A mother in Halifax is expressing her concern over a lack of suitable options for her adult daughter, who lives with an intellectual disability and severe epilepsy.
Helen McTague has been providing her daughter Robin with around-the-clock care ever since the 27-year-old was born.
Although Robin is non-verbal, the two share an incredibly strong connection, which makes conversing and understanding one another just as possible as any other mother-daughter duo.
But the decades she’s spent learning how to provide the best possible care for Robin isn’t something someone can pick up overnight, nor is it something long-term care facilities in Nova Scotia are suited for.
That is beginning to worry the 63-year-old caregiver, who lives with multiple sclerosis (MS). She knows what is working for them now, won’t always be an option.
“She always has to have one-on-one care,” McTague said.
Robin’s room contains only a few items, like a dresser and a bench.
She used to sleep in a bed that was low to the ground but over time, began to prefer sleeping on the floor.
It’s the ideal situation for her at the moment, but not likely one that can be feasibly replicated in a long-term care facility.
“I’m getting concerned about if something happens to me, long-term care for my daughter, what would be available?” McTague questions. “Right now, as far as I know, there is no facility where she would be able to be cared for properly.”
“I’m starting to get more and more concerned about it because age is inevitable but also there’s an added factor in there that I have MS. Although my MS is not debilitating, if I get sick, if I get the flu or get sick, then hands and feet don’t always work.”
As her primary caregiver, she gets regular respite help from a worker she calls “second to none” and “a godsend.”
Ensuring that level of care is kept up and maintained when the time comes for Robin to enter long-term care is never far from her thoughts these days.
“There’s no such thing as being able to say, ‘You know what Robin, Mom doesn’t feel well right now, we’ll do this tomorrow,’” she said. “That’s not the case. Her care is intense and 24 hours a day.”
“If I could think, ‘Okay if something happens to me this is where Robin will go, she’ll be cared for here, they’ll know what to do and it’ll be a good space for her,’” she said. “The peace of mind I would have would be priceless, unbelievable.”
Although Nova Scotia is ill-equipped for specialized long-term care focused on people with disabilities, it’s a situation all three of the province’s political party leaders agree needs to be addressed.
“As we continue down the road of long-term care and assessment of that, we do need to look at are there the right places and should we put in places for those younger people who are coming into care in the province?” said Premier Stephen McNeil.
“My hope is that the government is constantly looking at how things can be done better,” said new PC Leader Tim Houston. “To make sure that people are being properly cared for physically, emotionally, socially.”

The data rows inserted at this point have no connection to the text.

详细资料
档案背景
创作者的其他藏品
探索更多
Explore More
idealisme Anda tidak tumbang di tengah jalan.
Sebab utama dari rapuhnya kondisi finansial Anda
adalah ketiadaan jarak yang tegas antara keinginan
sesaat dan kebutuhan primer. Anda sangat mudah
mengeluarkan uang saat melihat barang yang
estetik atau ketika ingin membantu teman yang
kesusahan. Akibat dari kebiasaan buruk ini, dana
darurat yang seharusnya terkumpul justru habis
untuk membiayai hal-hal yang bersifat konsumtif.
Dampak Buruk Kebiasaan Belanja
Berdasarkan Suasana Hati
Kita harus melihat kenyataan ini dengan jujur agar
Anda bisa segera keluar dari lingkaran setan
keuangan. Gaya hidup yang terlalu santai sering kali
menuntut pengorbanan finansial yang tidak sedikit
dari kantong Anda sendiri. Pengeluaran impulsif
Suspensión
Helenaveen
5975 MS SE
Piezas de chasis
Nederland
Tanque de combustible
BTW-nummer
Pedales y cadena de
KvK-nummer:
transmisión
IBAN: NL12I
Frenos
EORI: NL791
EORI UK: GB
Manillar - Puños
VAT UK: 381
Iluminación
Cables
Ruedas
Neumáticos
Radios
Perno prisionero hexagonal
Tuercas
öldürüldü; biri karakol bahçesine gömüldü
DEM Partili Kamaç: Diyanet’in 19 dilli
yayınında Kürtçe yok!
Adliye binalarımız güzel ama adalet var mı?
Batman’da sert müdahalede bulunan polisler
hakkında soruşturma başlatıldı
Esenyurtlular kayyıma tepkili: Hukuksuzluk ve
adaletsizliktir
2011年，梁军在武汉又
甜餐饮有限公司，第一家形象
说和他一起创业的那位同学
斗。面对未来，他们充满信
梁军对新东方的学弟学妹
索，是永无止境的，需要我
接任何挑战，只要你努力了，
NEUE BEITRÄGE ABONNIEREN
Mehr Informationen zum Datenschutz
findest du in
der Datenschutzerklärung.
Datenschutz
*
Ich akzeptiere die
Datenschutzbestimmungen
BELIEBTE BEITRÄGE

“This is one in a long list of investments that the government hasn’t met up,” NDP Leader Gary Burrill said of the long-term care situation.
While there are no immediate plans to create such facilities, that talk could be seen as a good sign of things to come.
But for those who find themselves in such a situation currently, or will in the near future, it might not be enough to calm their fears.
“She needs to have the very best quality of life as possible,” McTague said of her daughter.